*Given passage*

● ● ● ●

3.3Distributed Search Support ("Meta-Search" capability) (Extension 3)

 

One of the most important research advances of the project is the development of an architecture enabling efficient searching across hundreds or thousands of distributed network nodes using the Z39.50 SCAN service. This capability will be required for the DNER and similar digital library projects to function effectively.

 

Our initial work in Cross-Domain Resource Discovery concentrated on using the facilities of the Z39.50 protocol to implement what we are calling a "Meta-Search" capability using existing Z39.50 servers and resources, extending also to non-Z39.50 protocols such as SOAP and OAI. Many existing attempts at distributed search and resource discovery have relied on the broadcasting of search requests to all servers making up the distributed resources to be searched. There are a number of practical problems with this approach. One of the chief drawbacks is that all systems must be searched before the user or the search controller can determine which systems are most likely to provide the results that th user is seeking.

 

Instead of using such broadcast searches, we are using the SCAN service of Z39.50 servers to build combined indexes containing information "harvested" from individual servers. The SCAN service permits Z39.50 requests directly to server indexes and returns results containing index information including the words or keys in the index along with their frequency of occurrence information for the database. With this information, indexes combining information from many servers and databases can be combined and statistical ranking methods can be used to rank those servers and databases according to the probability that they contain relevant information for a given user query.

 

The Z39.50 SCAN service is included in all the Cheshire servers. We have implemented a special indexing mode for the Cheshire system, which will take a list of servers and use the Explain and SCAN services to build combined "Meta-Indexes" for those servers. This functionality is included in all Cheshire servers, making it easy for any Cheshire server to function as a Meta-Search server for some group of other servers. This facility can be recursively executed, so that the hierarchies of Meta-Search servers can be constructed. This has meant the construction of topically-oriented Meta-Search servers as well as "global" servers that summarize index information from each of the lower layers in the search hierarchy). This architecture is operating in production for the Archives Hub service, MerseyLibraries.org, etc.

● ● ● ●

*Data provided*

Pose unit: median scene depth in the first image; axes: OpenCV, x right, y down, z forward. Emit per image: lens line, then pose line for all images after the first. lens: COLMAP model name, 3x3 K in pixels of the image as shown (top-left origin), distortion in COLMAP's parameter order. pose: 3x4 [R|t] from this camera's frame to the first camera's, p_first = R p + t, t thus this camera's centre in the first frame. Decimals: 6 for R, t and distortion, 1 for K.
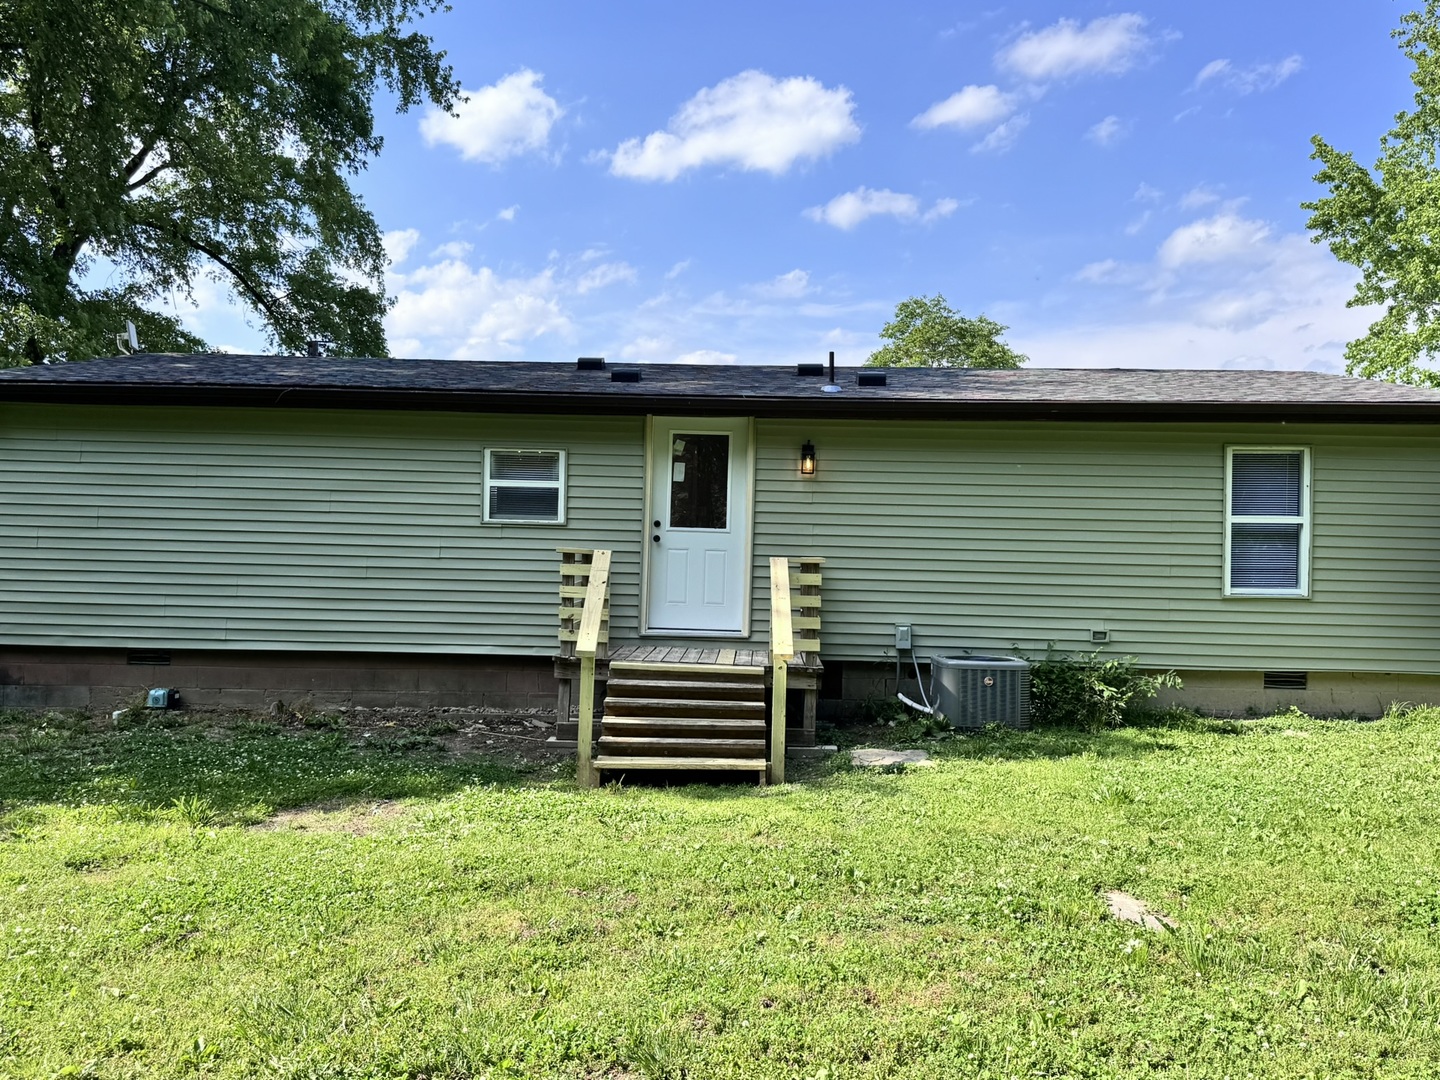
lens RADIAL K [[1224.2, 0, 719.0], [0, 1224.2, 541.8], [0, 0, 1]] dist [0.001439, -0.003321]
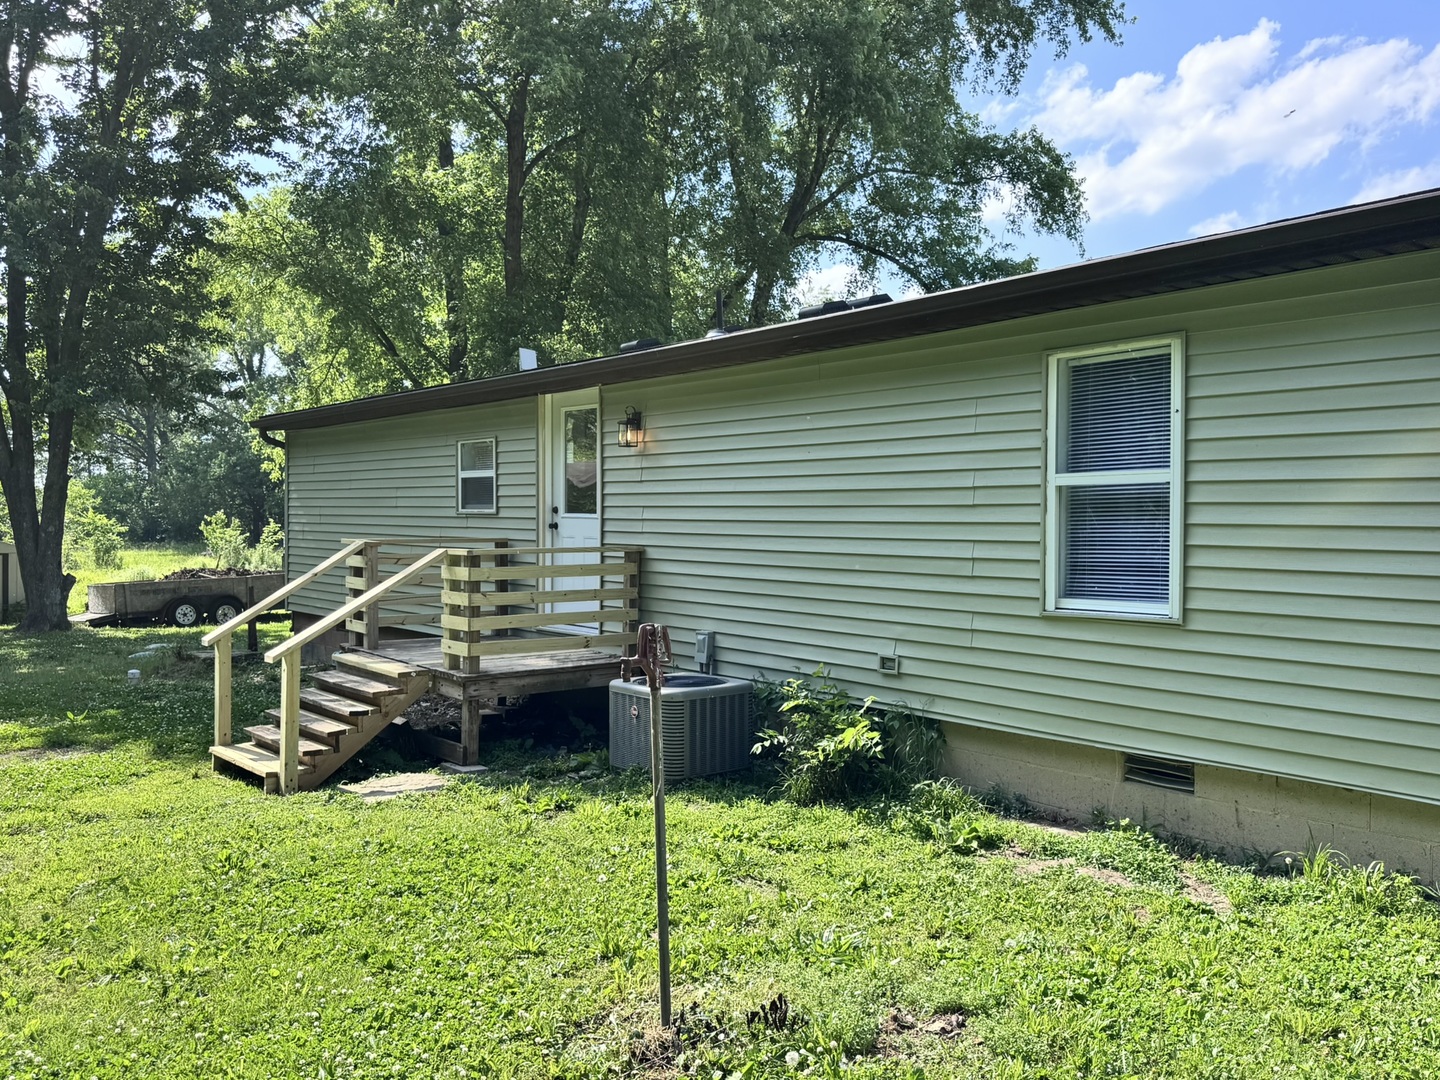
lens RADIAL K [[1224.2, 0, 719.2], [0, 1224.2, 535.3], [0, 0, 1]] dist [0.001439, -0.003321]
pose [[0.625275, -0.006167, -0.780380, 0.770299], [0.020838, 0.999744, 0.008796, -0.000749], [0.780127, -0.021761, 0.625243, 0.512519]]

● ● ● ●

*Tasks for this exercise*
(1) Copy out the camera-calibration entries line for line, leaving out the pictures.
(2) Write the next part of the passage on Z39.50 distributed search, picking up after its last sentence.

*Response list*
(1)
Pose unit: median scene depth in the first image; axes: OpenCV, x right, y down, z forward. Emit per image: lens line, then pose line for all images after the first. lens: COLMAP model name, 3x3 K in pixels of the image as shown (top-left origin), distortion in COLMAP's parameter order. pose: 3x4 [R|t] from this camera's frame to the first camera's, p_first = R p + t, t thus this camera's centre in the first frame. Decimals: 6 for R, t and distortion, 1 for K.
lens RADIAL K [[1224.2, 0, 719.0], [0, 1224.2, 541.8], [0, 0, 1]] dist [0.001439, -0.003321]
lens RADIAL K [[1224.2, 0, 719.2], [0, 1224.2, 535.3], [0, 0, 1]] dist [0.001439, -0.003321]
pose [[0.625275, -0.006167, -0.780380, 0.770299], [0.020838, 0.999744, 0.008796, -0.000749], [0.780127, -0.021761, 0.625243, 0.512519]]

(2)
 

The support for SRW (Search/Retrieve Web Service) and SRU has extended this capability beyond the Z39.50 protocol to other protocols, which provides a common usage framework for SOAP, OAI, Z39.50, WSDL, and other protocols which may be use in the future. Cheshire's support for SRW/SRU is part of the Information Environment Service Registry (IESR) and MerseyLibraries.org, to name two implementations.

 

4.Outputs

 

The five major outputs resulting from the three-year project are:

 

1.The system capabilities have been extended to allow users to access different domains and information resources (text and document retrieval, numeric databases, and geographic information systems) through the support for transverse searching (in which data found in a text database can be used to find related data in a numeric or geo-spatial database). This functionality may be used for across, retrieving, and rendering the different types of metadata characteristic of geo-spatial, textual, and statistical in nature. This, in turn, will allow users to  conduct searches in each type of database by accepting a query in the users' own terms and then suggest specialized categorization terms to search for in the information resource through statistical associative techniques.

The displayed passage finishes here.